Fifteen minutes and one change of clothes later, Aiden was happily snuggled under a thick blanket in front of a roaring fire, sipping on spiked apple cider and luxuriating in the spicy smell of simmering goat. He was taking some minor flak for being a flake and failing to produce any fish, but it wasn’t like his goofing off was a new thing, so most of his brothers lost interest in razzing him pretty quickly. Once Lambert arrived and snuck under the blanket beside him, it was as close to heaven as Aiden figured witchers could get.
“Mmm.” He snuggled up to the Wolf, letting his head fall onto Lambert’s shoulder. A second later, he felt Lambert’s arm slip around his waist, pulling him closer, and he grinned to himself. “Anger melted away then?”
Lambert snorted, but otherwise didn’t respond. Just when Aiden thought that was going to be the end of it, he heard, muttered softly and sullenly into his still damp curls, “I’m not thanking you for that.”

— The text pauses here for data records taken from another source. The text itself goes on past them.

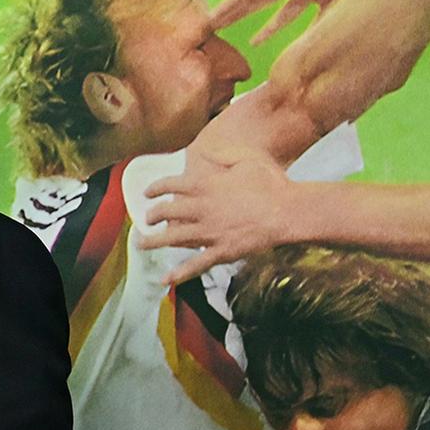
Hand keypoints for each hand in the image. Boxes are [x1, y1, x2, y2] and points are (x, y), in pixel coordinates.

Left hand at [139, 153, 307, 285]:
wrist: (290, 211)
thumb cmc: (272, 183)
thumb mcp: (247, 159)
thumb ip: (222, 155)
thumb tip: (204, 151)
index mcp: (206, 186)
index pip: (170, 185)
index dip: (155, 188)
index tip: (147, 193)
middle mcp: (202, 209)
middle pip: (165, 212)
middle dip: (151, 215)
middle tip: (146, 218)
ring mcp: (210, 232)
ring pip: (172, 238)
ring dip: (152, 241)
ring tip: (140, 243)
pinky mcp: (221, 251)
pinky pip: (196, 264)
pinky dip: (180, 273)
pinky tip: (166, 279)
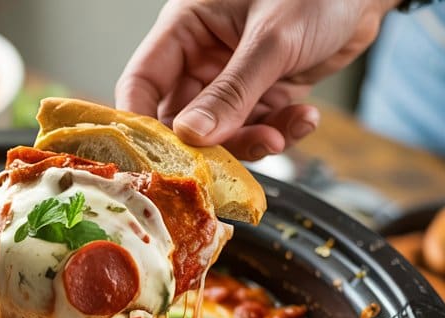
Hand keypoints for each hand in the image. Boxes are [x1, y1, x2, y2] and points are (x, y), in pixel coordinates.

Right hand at [116, 0, 397, 158]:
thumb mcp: (271, 40)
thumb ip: (232, 92)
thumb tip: (192, 136)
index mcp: (186, 27)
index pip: (143, 81)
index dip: (141, 121)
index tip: (155, 158)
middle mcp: (203, 56)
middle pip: (182, 117)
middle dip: (210, 143)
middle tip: (229, 162)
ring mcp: (233, 78)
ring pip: (222, 131)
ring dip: (252, 141)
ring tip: (281, 135)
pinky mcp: (264, 93)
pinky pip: (259, 127)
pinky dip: (281, 131)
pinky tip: (304, 118)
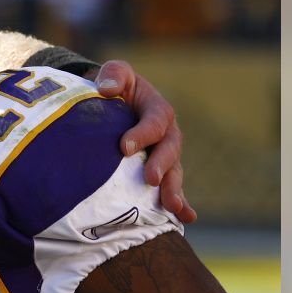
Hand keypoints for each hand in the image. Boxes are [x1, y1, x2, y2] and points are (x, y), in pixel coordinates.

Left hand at [95, 60, 195, 222]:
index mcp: (158, 110)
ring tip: (172, 206)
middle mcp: (167, 134)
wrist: (116, 103)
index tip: (124, 148)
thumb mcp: (116, 73)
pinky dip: (181, 203)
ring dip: (174, 189)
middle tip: (150, 179)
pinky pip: (172, 187)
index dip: (142, 134)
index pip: (154, 122)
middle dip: (162, 165)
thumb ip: (113, 74)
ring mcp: (166, 154)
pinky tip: (184, 218)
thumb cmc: (115, 86)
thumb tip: (107, 89)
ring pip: (174, 172)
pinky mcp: (161, 171)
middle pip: (169, 150)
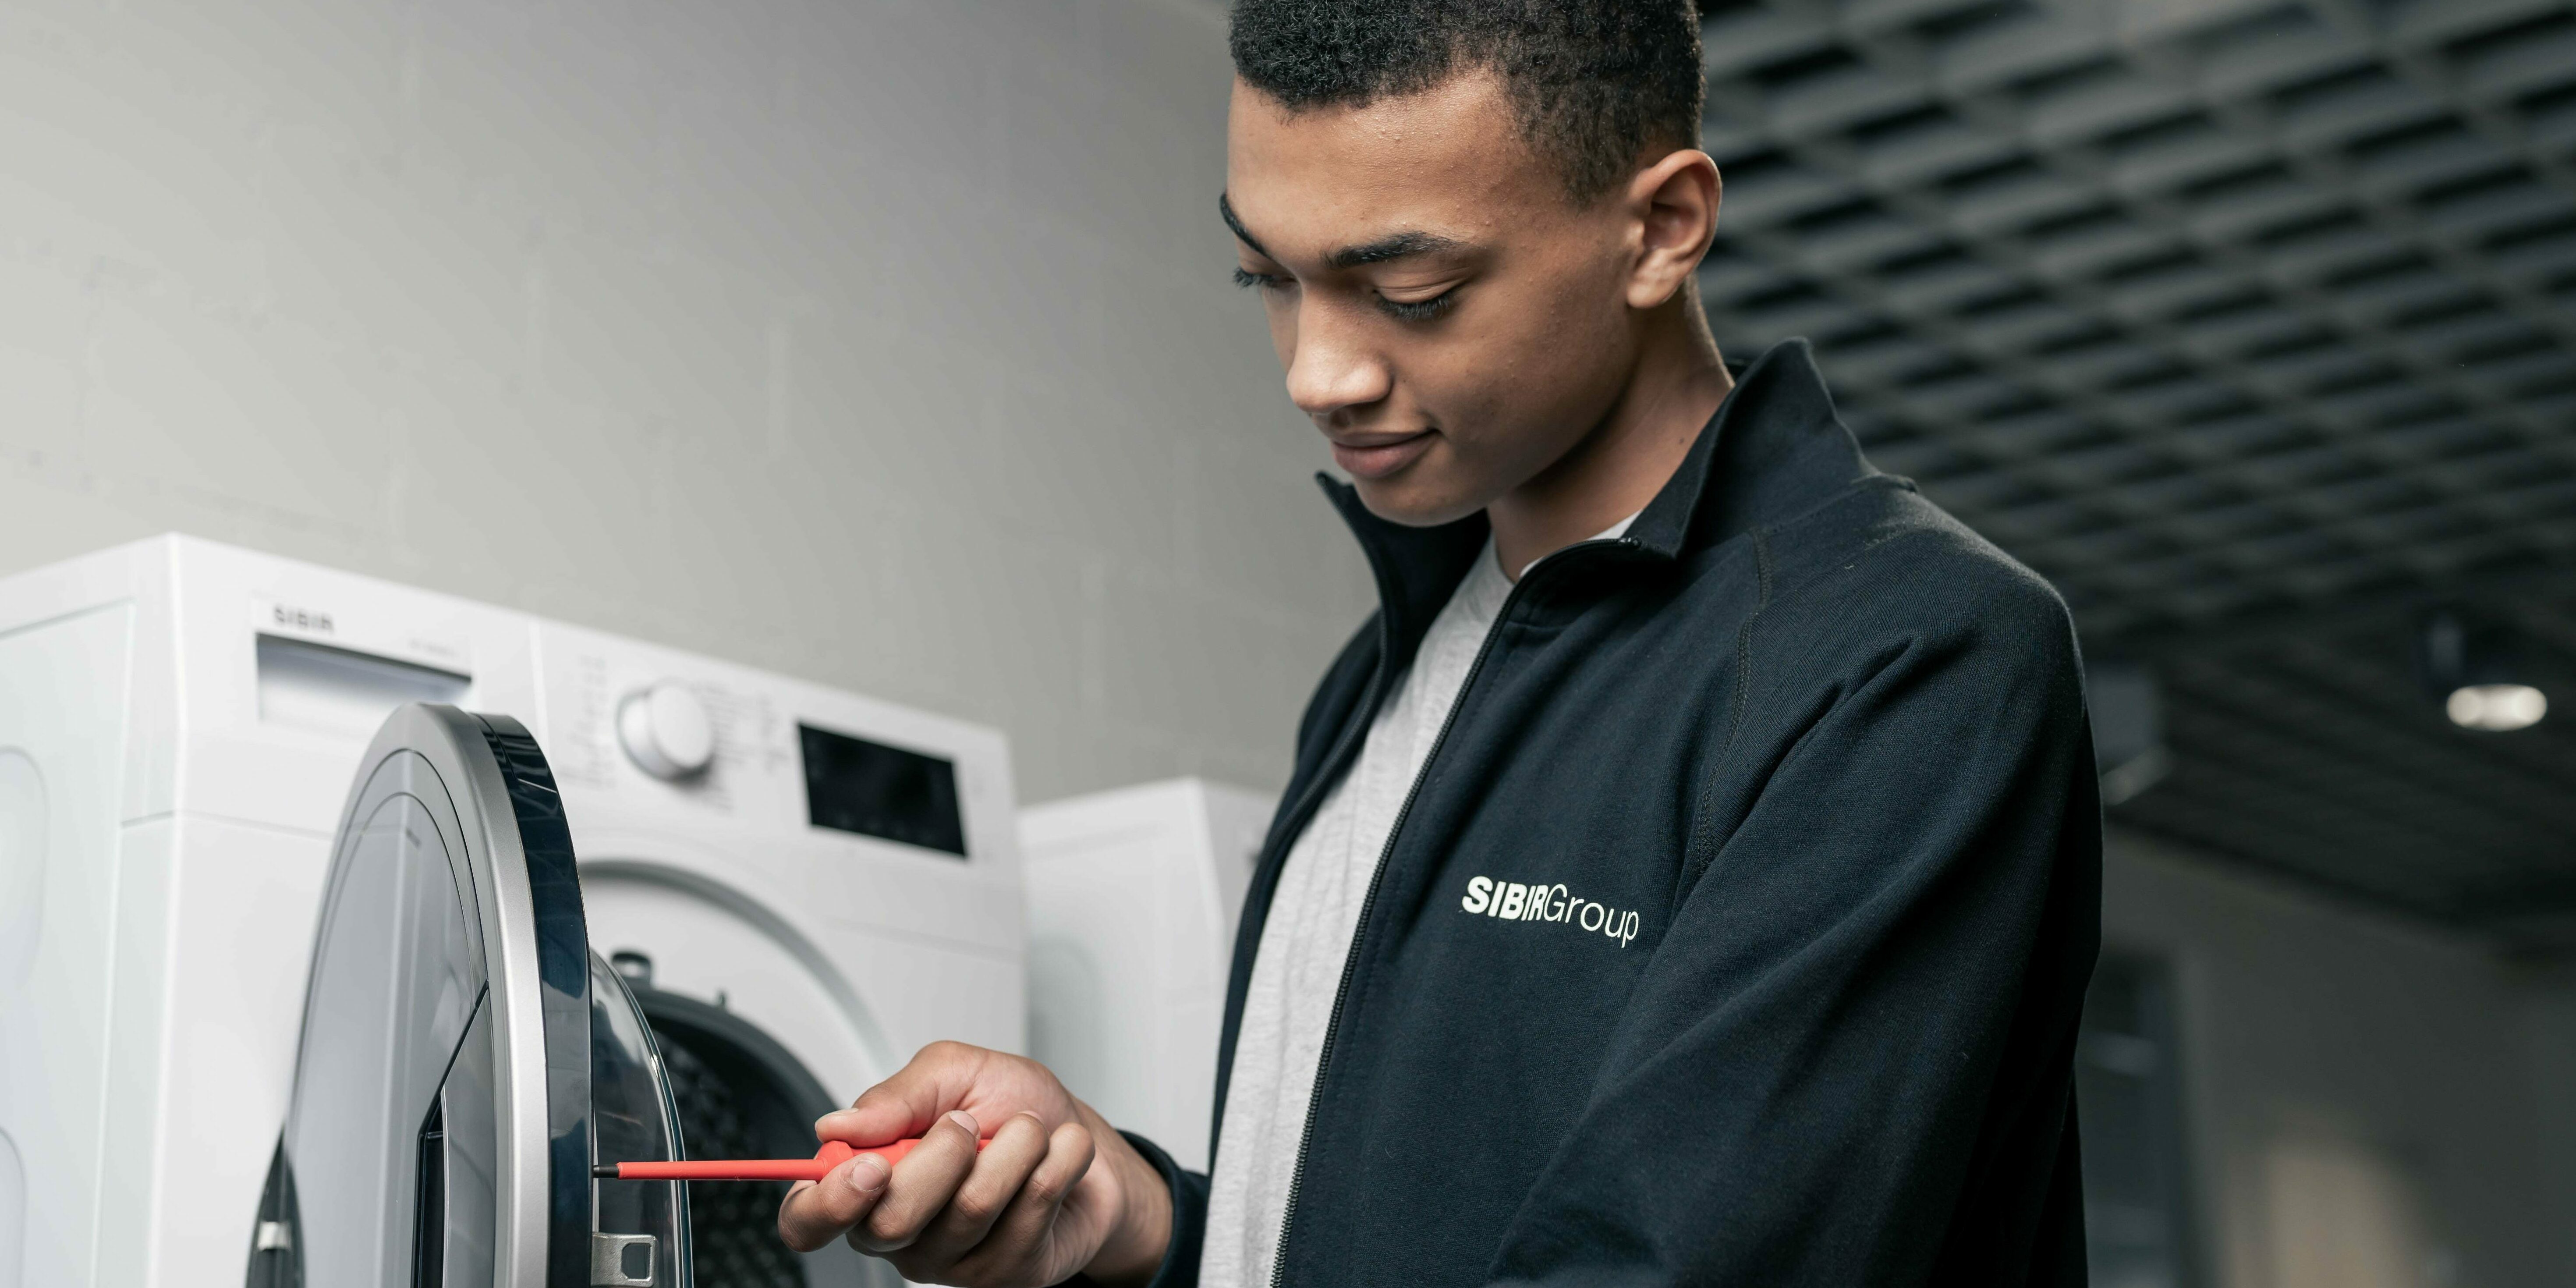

A ridiculously bright feeling, not entirely unlike the burn of the White Gull, blossomed in Aiden’s chest and warmed him inside and out. It was a relatively new thing that had been happening to him around Lambert more and more lately, and while Aiden wasn’t entirely sure what it was, he did know he wanted more of it. Maybe he was a little suicidal after all, to throw himself so whole heartedly and carelessly at that enigmatic conflagration, but damn if it didn’t beat freezing alone.
He sighed in utter contentment, wriggling around so he could whisper the least conventional sweet nothing ever softly into Lambert’s ear. “Will you at least admit that the bombs were a bad idea?”